#### RECORDS SUPPLIED:
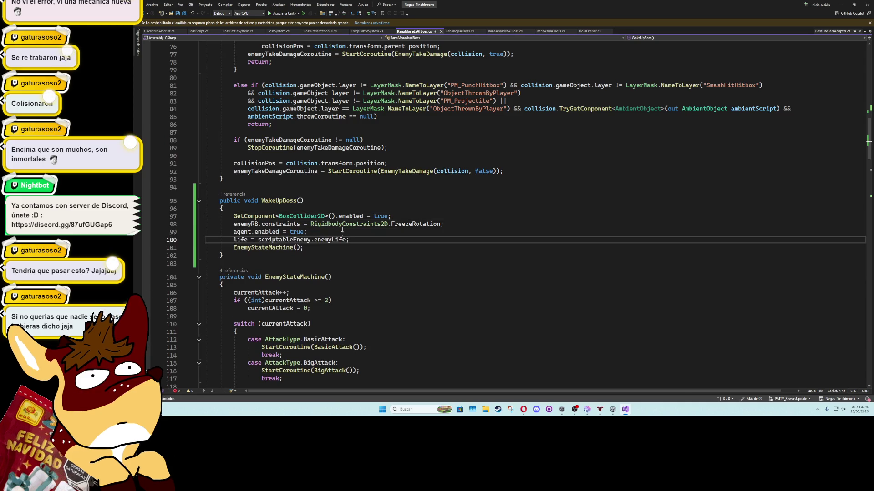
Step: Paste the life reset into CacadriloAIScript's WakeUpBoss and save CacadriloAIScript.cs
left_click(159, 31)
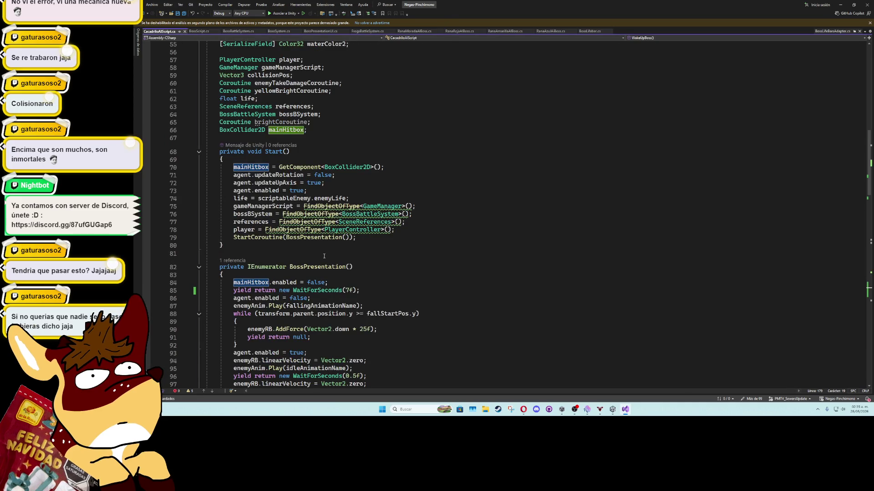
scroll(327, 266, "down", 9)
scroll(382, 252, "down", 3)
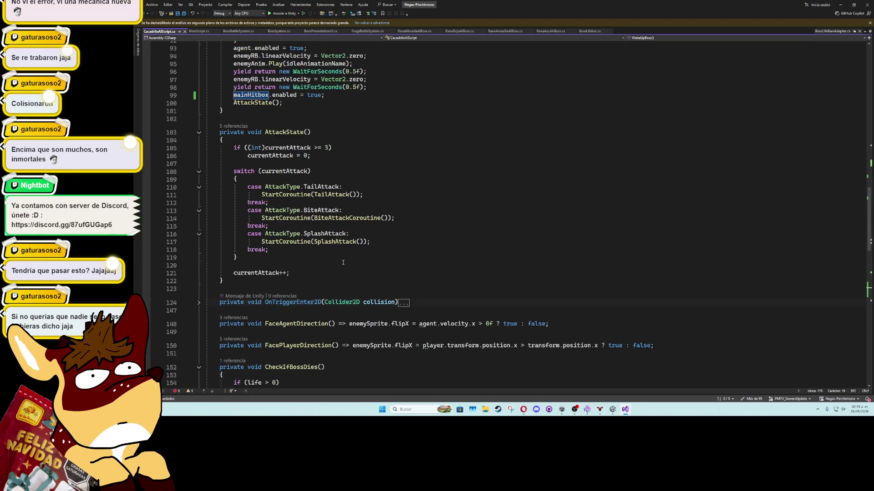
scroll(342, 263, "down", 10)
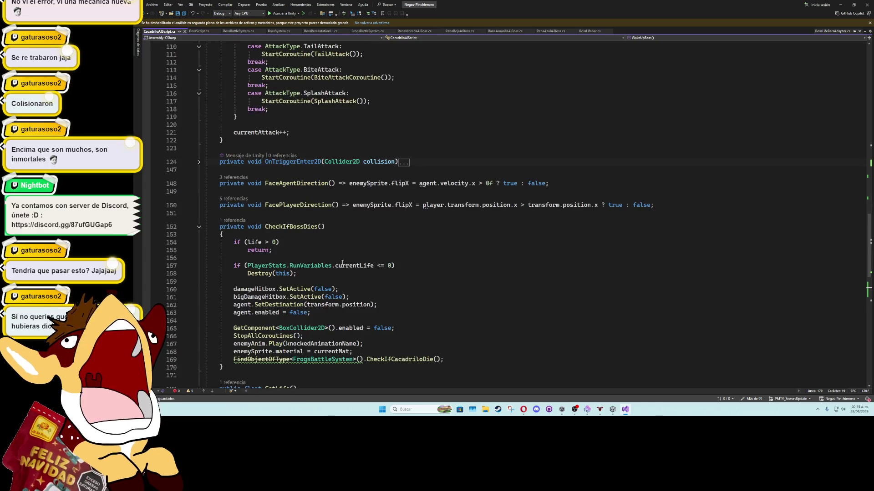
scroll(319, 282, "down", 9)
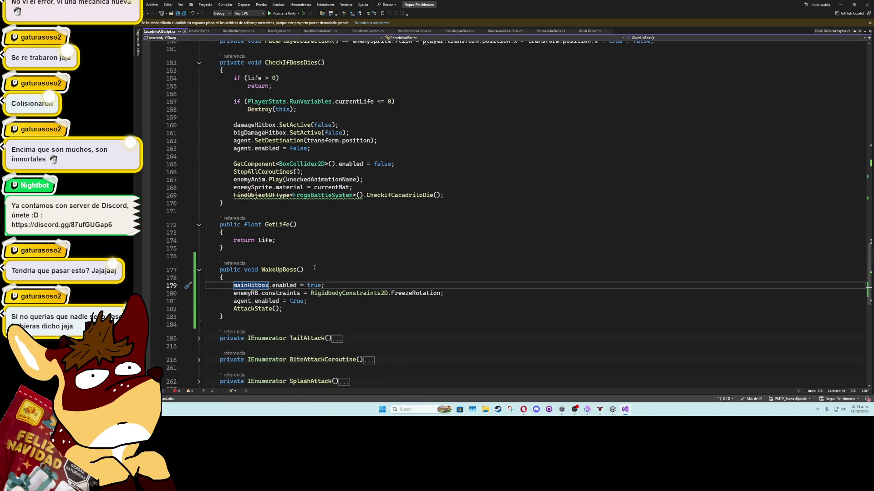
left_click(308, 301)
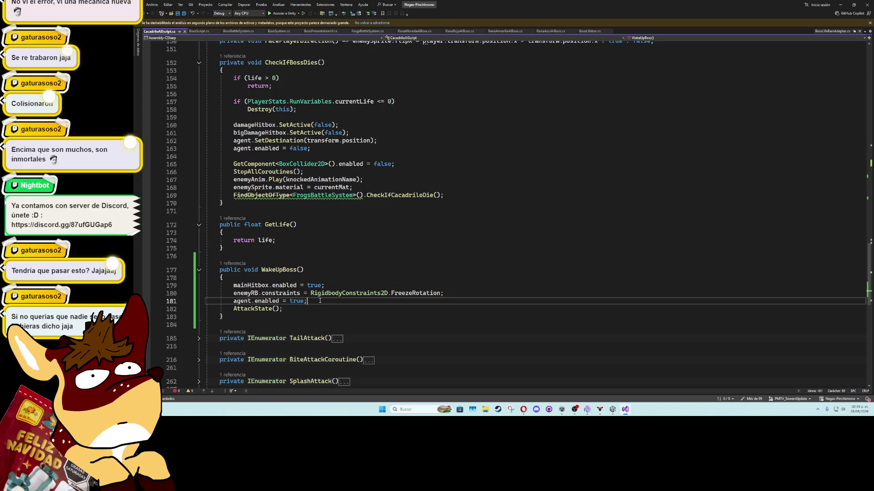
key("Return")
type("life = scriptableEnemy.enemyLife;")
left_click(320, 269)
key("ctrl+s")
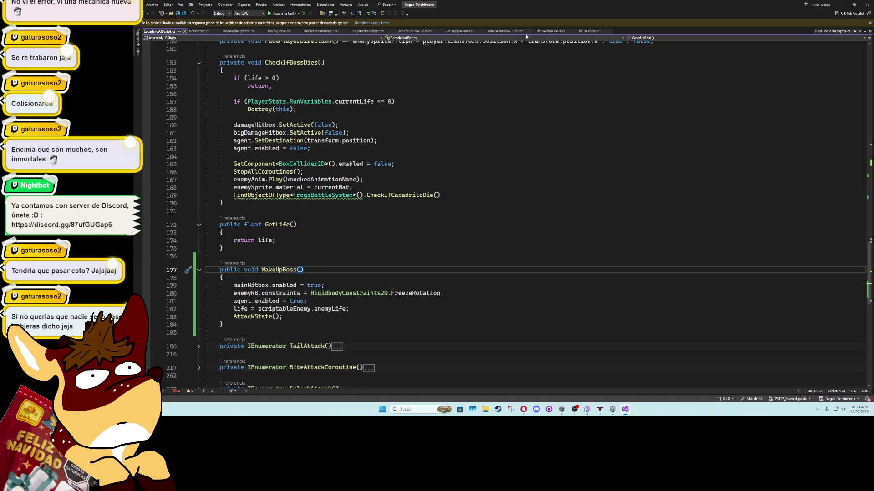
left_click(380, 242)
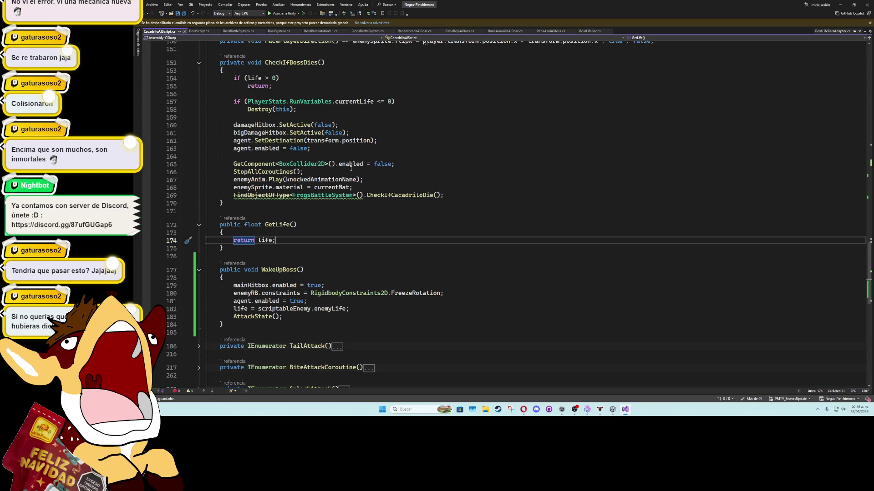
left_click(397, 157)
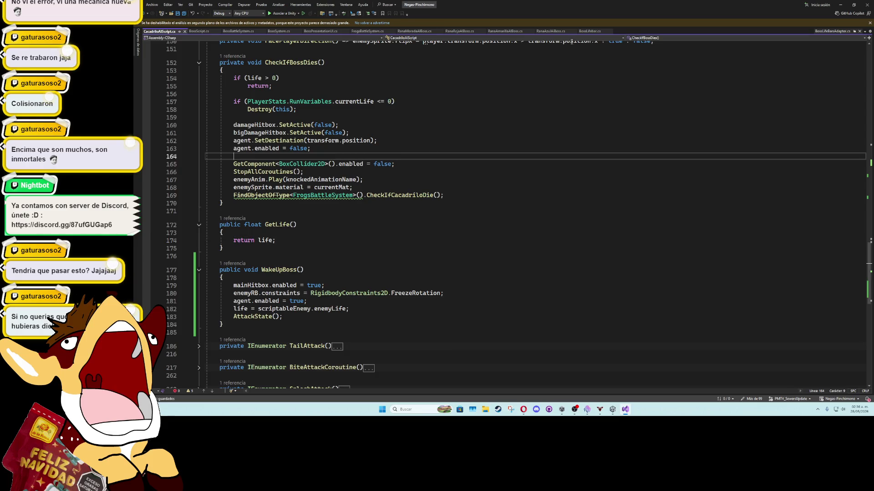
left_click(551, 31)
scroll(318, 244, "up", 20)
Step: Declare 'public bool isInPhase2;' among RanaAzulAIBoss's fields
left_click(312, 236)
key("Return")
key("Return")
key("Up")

#### WORK TO BE COMPLETED:
Exactly as they appear above, write out all the entries, but not the images.

#### EXERCISE SOLUTION:
Step: Paste the life reset into CacadriloAIScript's WakeUpBoss and save CacadriloAIScript.cs
left_click(159, 31)
scroll(327, 266, "down", 9)
scroll(382, 252, "down", 3)
scroll(342, 263, "down", 10)
scroll(319, 282, "down", 9)
left_click(308, 301)
key("Return")
type("life = scriptableEnemy.enemyLife;")
left_click(320, 269)
key("ctrl+s")
left_click(380, 242)
left_click(397, 157)
left_click(551, 31)
scroll(318, 244, "up", 20)
Step: Declare 'public bool isInPhase2;' among RanaAzulAIBoss's fields
left_click(312, 236)
key("Return")
key("Return")
key("Up")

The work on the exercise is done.